The best mode of carrying out the present invention is as follows:

• • 1. Elect capacity, design physical components for the elected capacity and perform full size tests.
  • 2. Erect an elevated triangular truss support structure along the route and attach the LNG Land Bridge to its top.
  • 3. Constructs LNG supply facilities at the loading end of the LNG Land Bridge,
  • 4. Construct LNG shipping facilities at the unloading end of the LNG Land Bridge.

Claims

1. A method for transporting liquefied gas (LNG) between loading and unloading locations in end-to-end connected elongated thermally insulated sealed container carrying vehicles, guided and propelled in a closed loop having vehicle folding and unfolding means to achieve a low rate of speed for loading and unloading, and a high rate of speed in-between.

2. A method of claim 1 wherein incidentally re-gasified portions of LNG from containers and incidentally to loading and unloading emitted gas is recovered for re-liquefaction.

3. A method of claim 2 wherein containers are connected through pressure release valves to an attached endless flexible gas return pipe.

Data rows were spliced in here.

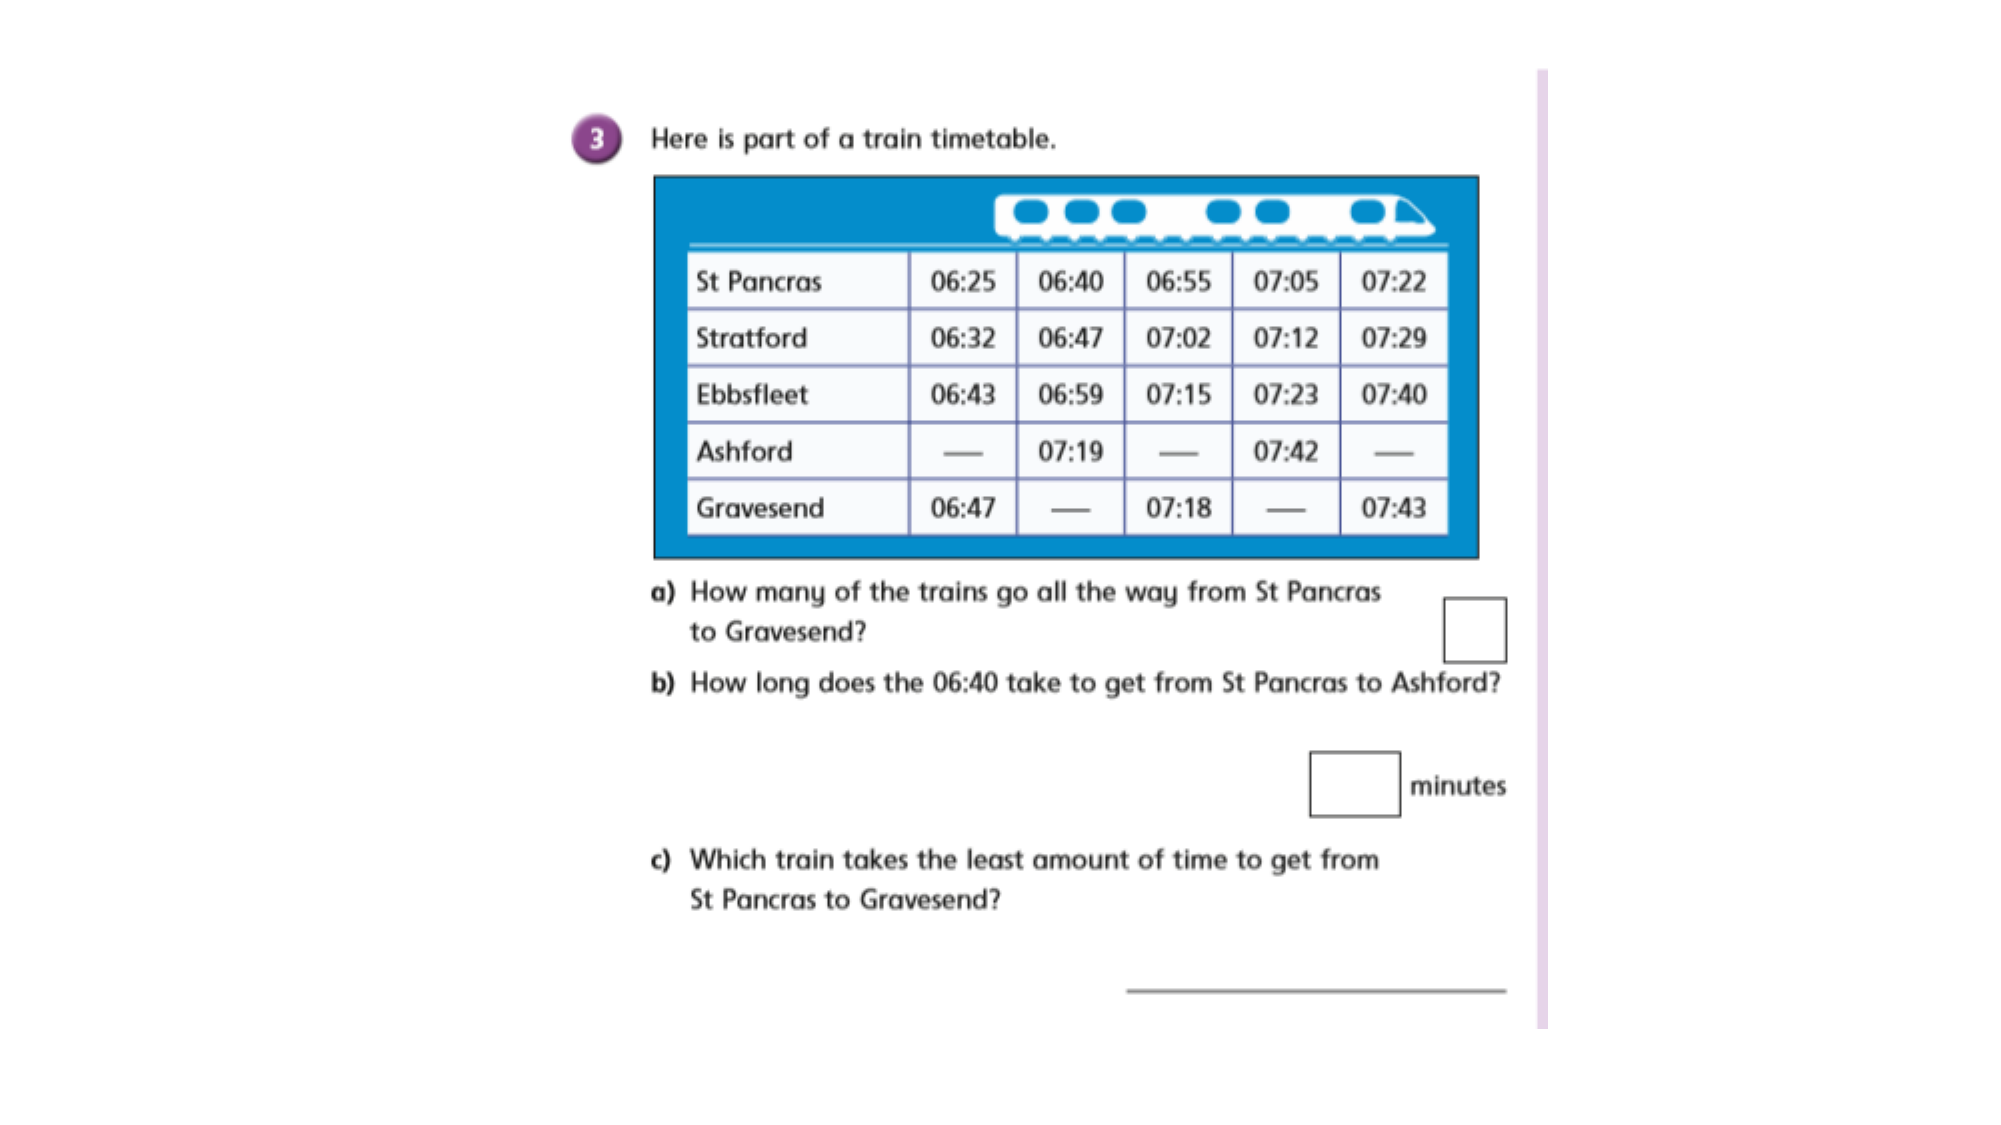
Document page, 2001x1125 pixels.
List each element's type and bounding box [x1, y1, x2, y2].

picture [490, 61, 1548, 1029]
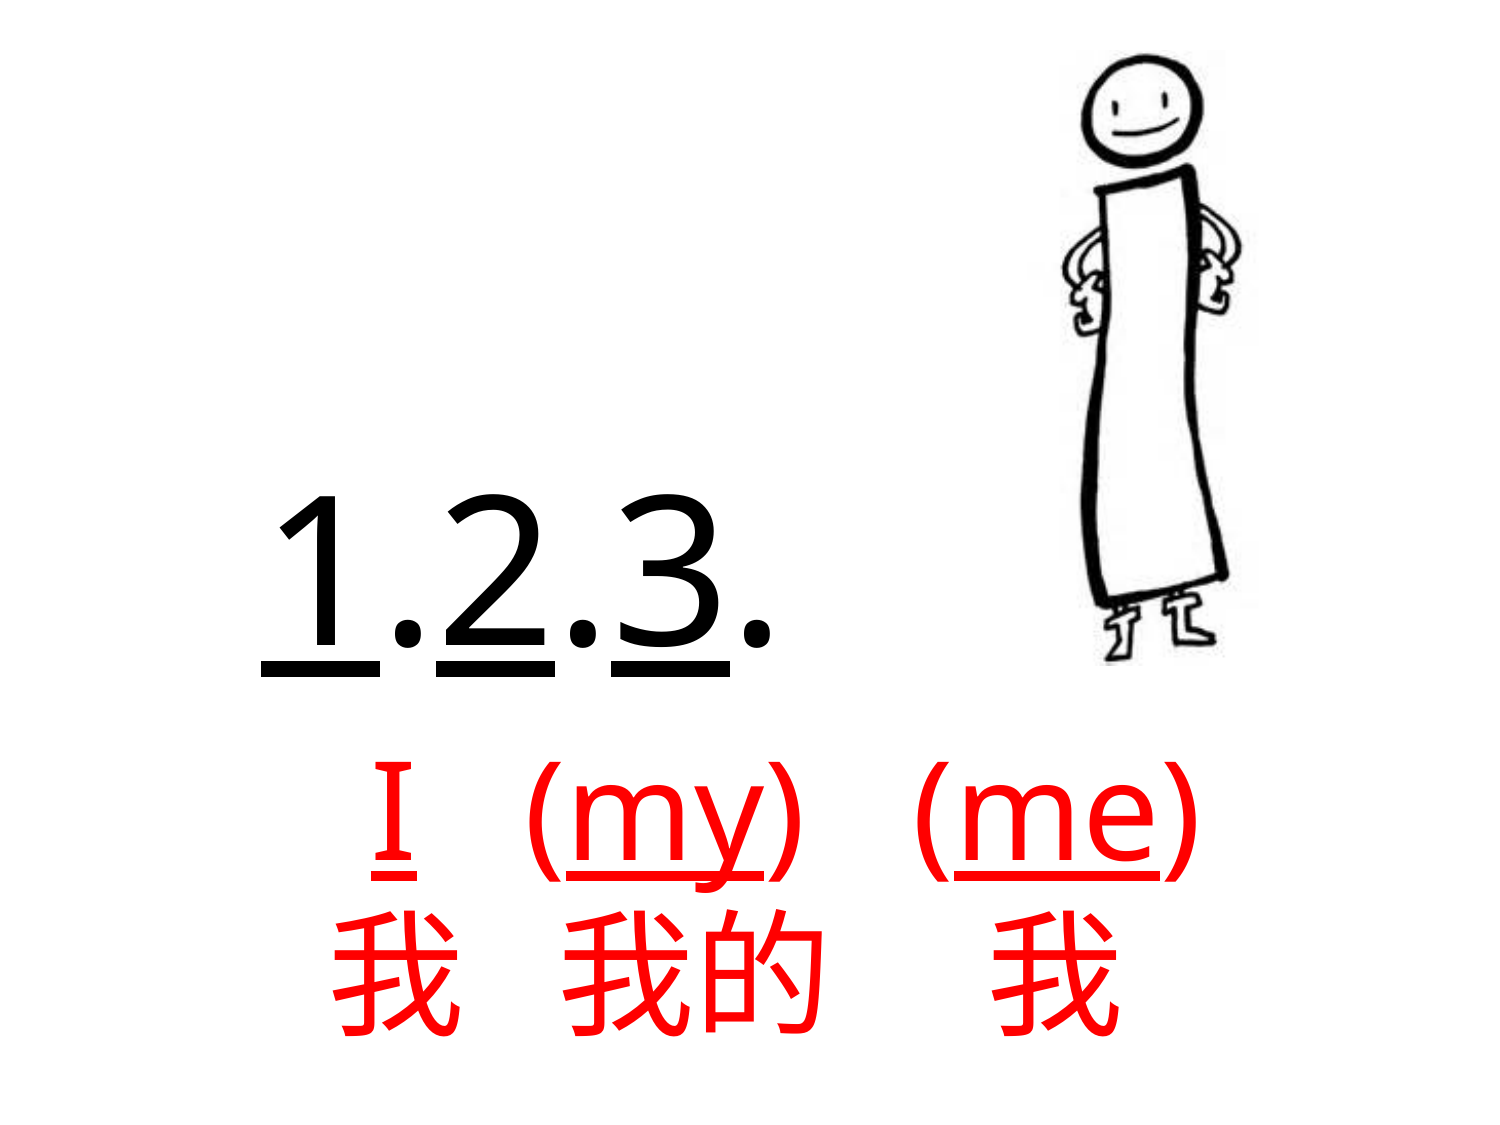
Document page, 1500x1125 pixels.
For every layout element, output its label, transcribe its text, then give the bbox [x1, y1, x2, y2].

text_box I (my) (me) 我 我的 我 [34, 715, 1447, 1061]
title 1.2.3. [29, 0, 1447, 1125]
picture [831, 50, 1447, 666]
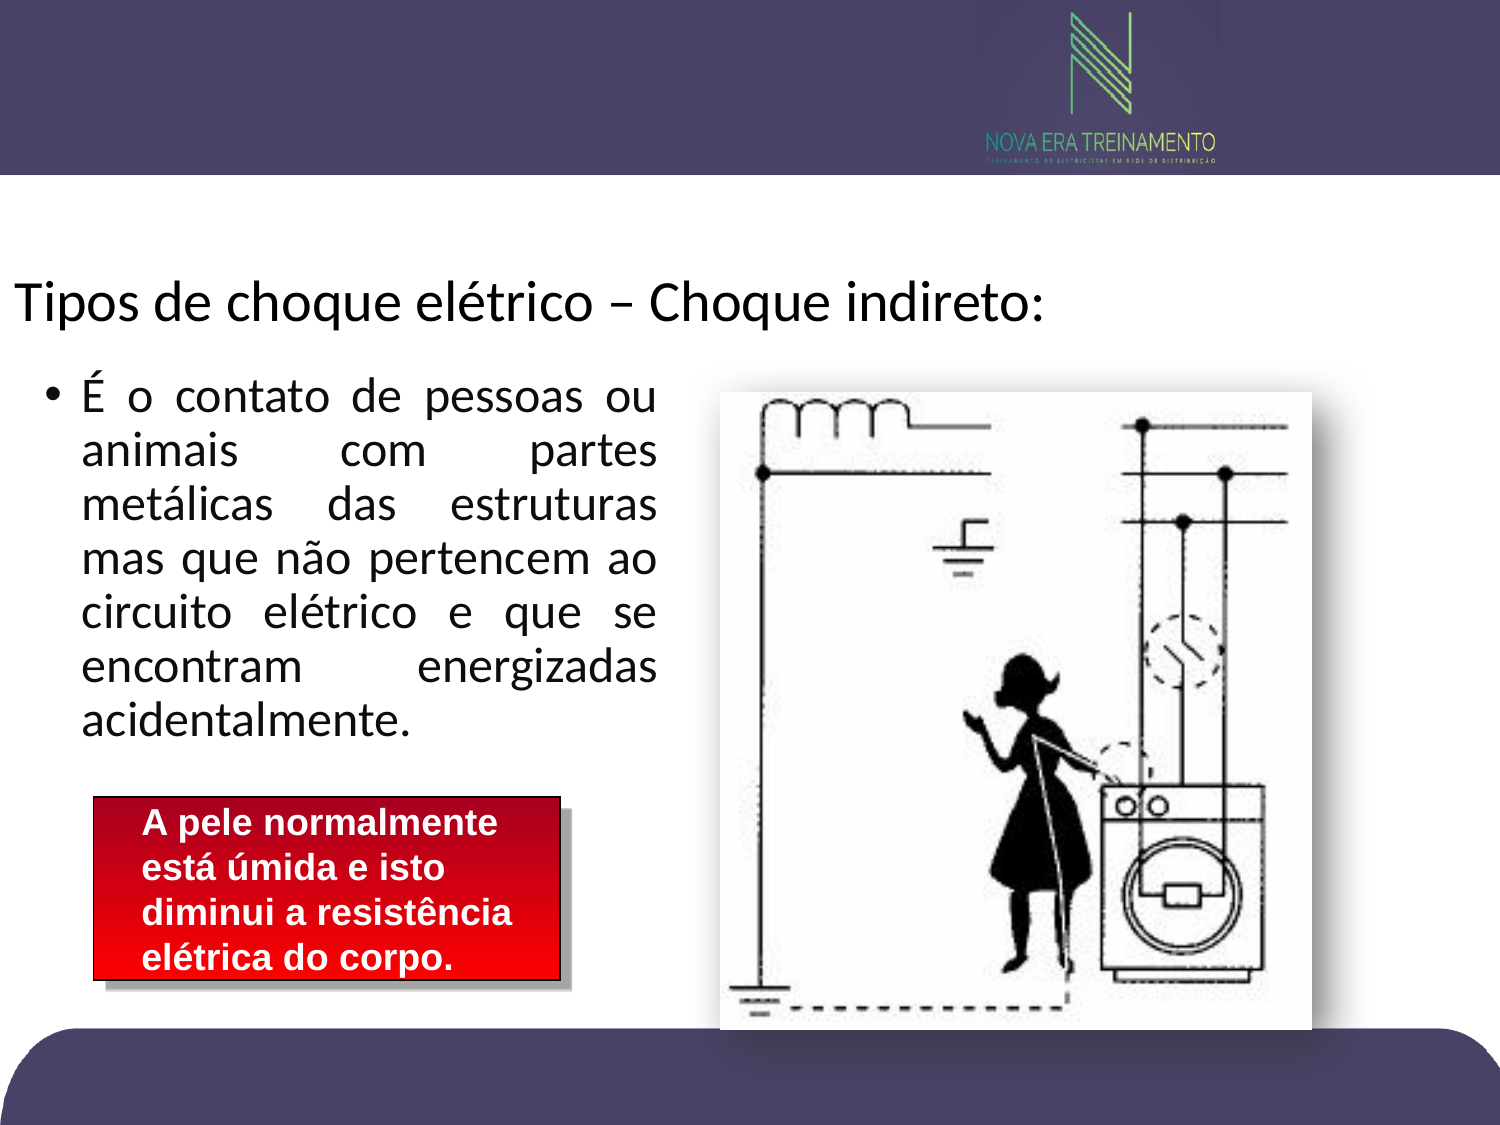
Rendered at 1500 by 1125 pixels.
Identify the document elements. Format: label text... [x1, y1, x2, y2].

list É o contato de pessoas ou animais com partes metálicas das estruturas mas que não pertencem ao circuito elétrico e que se encontram energizadas acidentalmente. [29, 361, 674, 1088]
text_box A pele normalmente está úmida e isto diminui a resistência elétrica do corpo. [93, 796, 561, 980]
picture [0, 0, 1500, 1125]
text_box Tipos de choque elétrico – Choque indireto: [0, 255, 1359, 357]
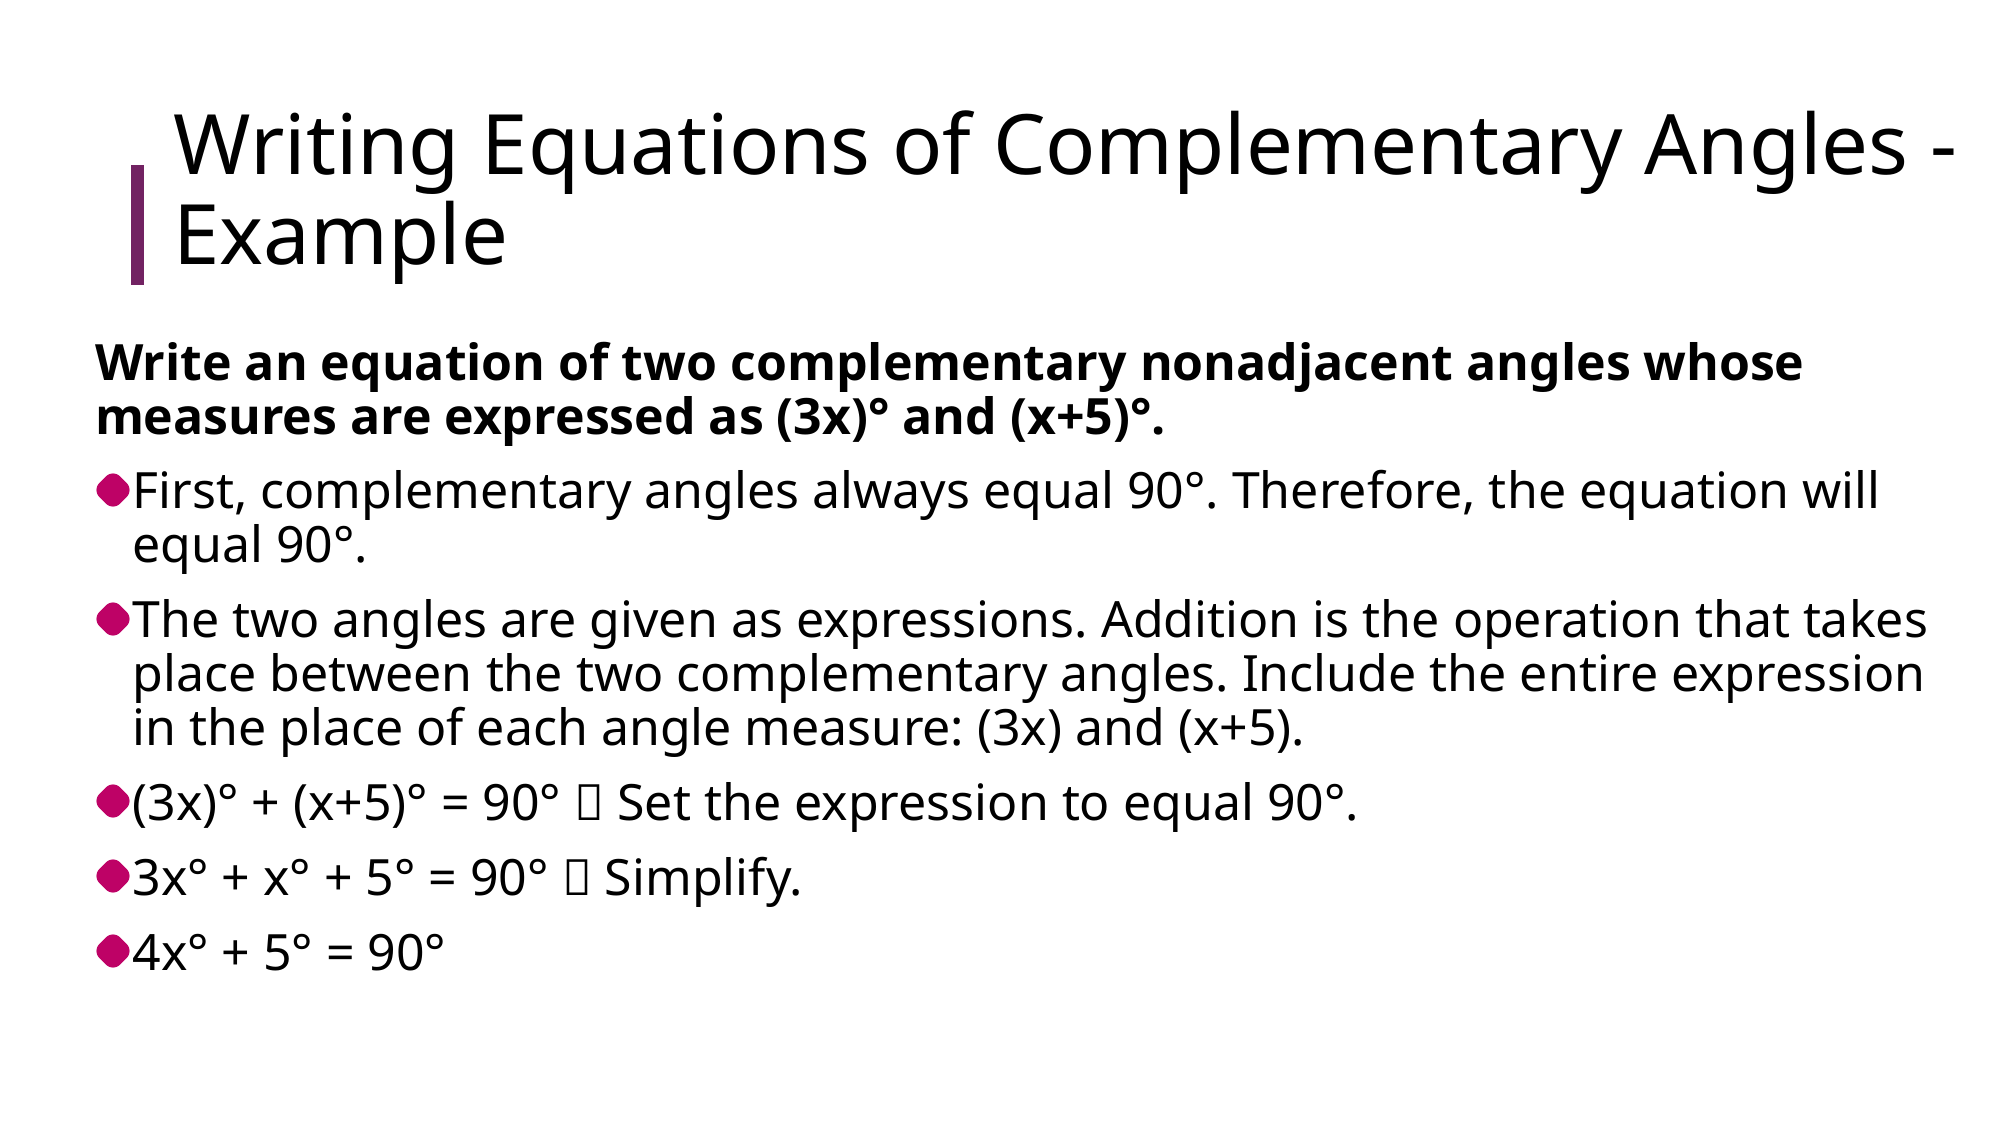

4. A device for transporting liquefied gas (LNG) between a loading and unloading location in end-to-end connected elongated thermally insulated sealed container carrying vehicles, guided and propelled in a closed loop having vehicle folding and unfolding means to achieve a low rate of speed for loading and unloading, and a high rate of speed in-between, said device comprising:

(A) each vehicle providing for guidance, propulsion, controls and connection to adjacent vehicles;

(B) containers in vehicles having gas and LNG access port for mating with loading and unloading nozzles at loading and unloading locations;

(C) means at loading and unloading locations for supplying to, and withdrawing from, containers through flexible temporary hookups gas and LNG.

5. A device of claim 4 wherein incidentally re-gasified portions of LNG from containers and incidentally emitted gas during filling and discharge is recovered for re-liquefaction.

6. A device of claim 4 wherein containers are connected through pressure release valves to an attached endless flexible gas return pipe.